A necessidade de um tempo maior para a execução da proposta, na prática, choca-se com a falta de tempo, provocada pela sobrecarga de trabalho de uma profissão cada vez mais desvalorizada, exercida, na sua grande maioria, por mulheres. O contexto pesquisado reflete essa realidade em que 100% das entrevistadas foram mulheres. Há uma sobreposição extenuante de tempos nas vidas dessas profissionais! Não raro, elas enfrentam uma dupla jornada de trabalho, constituindo-se o tempo, nesses casos, como um limitador para abarcar todas as demandas do processo educativo com projetos. Um tempo que também se constitui como ausência, insuficiência para a categoria docente, que extravasa sua jornada diária e impõe uma ocupação profissional desgastante. Ou seja, tempo como falta e como excesso.

As professoras foram unânimes em reconhecer que a Pedagogia de Projetos, além de dispender mais tempo, dá “muito trabalho”, mas os resultados obtidos na aprendizagem dos alunos são satisfatórios. Destacaram ter percebido maior interesse, envolvimento, participação, facilitando a aplicação dos conhecimentos construídos em situações do contexto. Mesmo reconhecendo esses aspectos positivos, ficou evidente que, nas práticas, ainda impera a dificuldade na execução da proposta pela excessiva preocupação com os conteúdos. Percebe-se fragilidades na compreensão da interdisciplinaridade e que os conteúdos assumem profunda relevância nos processos educativos, possivelmente, como resultado de uma formação que sempre os considerou como centralidade da educação. Essa contradição entre a percepção e a prática remete à necessidade de desconstruir concepções historicamente arraigadas, especialmente em relação ao currículo.
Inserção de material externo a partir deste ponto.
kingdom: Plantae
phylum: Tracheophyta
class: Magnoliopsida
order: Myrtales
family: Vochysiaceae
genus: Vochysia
A atuação interdisciplinar, de acordo com a maioria das participantes, facilita o desenvolvimento das habilidades propostas para a disciplina. Mas ressaltam a importância da formação continuada e do planejamento coletivo como pressupostos para favorecer a interdisciplinaridade e sanar as dificuldades que emergem no processo. Reconhecem que atuar de forma interdisciplinar possibilita aos alunos a construção de conceitos para além das disciplinas e que se fortalecem nas múltiplas trocas. Ademais, destacam que a definição das temáticas dos projetos a partir das necessidades ou desejos de cada grupo de alunos tornou-se o fio condutor do trabalho interdisciplinar, ampliando horizontes e provocando rupturas com uma curricularidade tradicional.

 A formação continuada, estruturada através de espaços coletivos e organizados no contraturno escolar, foi um dos pilares para a execução da proposta, especialmente para a articulação a interdisciplinar. Mas, para isso, requer pessoas capacitadas para conduzirem as reflexões, evitando que os espaços de formação sejam minimizados ou até substituídos pelas demandas diárias de uma escola, definidas pelos professores, como reunião de “recados”. Algumas reflexões suscitadas: substituir um espaço/tempo precioso de reflexões sobre os processos educativos, para construções coletivas, por recados não será uma forma de “boicotar” a mudança? De permanecer na “zona de conforto”, uma vez que mudar dá trabalho? A formação continuada pode estimular a (re)construção de conceitos e provocar rupturas com a tradição hegemônica, permitindo aflorar novas concepções sobre os desafios da docência.

A repercussão da proposta nas práticas pedagógicas foi evidenciada especialmente no período anterior à pandemia, sobretudo, nos seguintes aspectos:  instigou a buscarem novas alternativas de trabalho coletivo, desacomodando-os nas suas práticas; instituiu e fortaleceu os espaços de reflexões sobre as práticas e de formação continuada; as práticas pedagógicas efetivadas resultaram em alunos mais envolvidos, participativos e ganhos significativos em relação à aprendizagem. Portanto, embora carente de protagonismo, houve um movimento posterior de ações estruturadas pelos professores para qualificar a educação ofertada na rede. Porém, é difícil definir o grau desse impacto e o nível de consolidação diante de um período tão curto e profundamente atingido pelos múltiplos efeitos da Covid-19.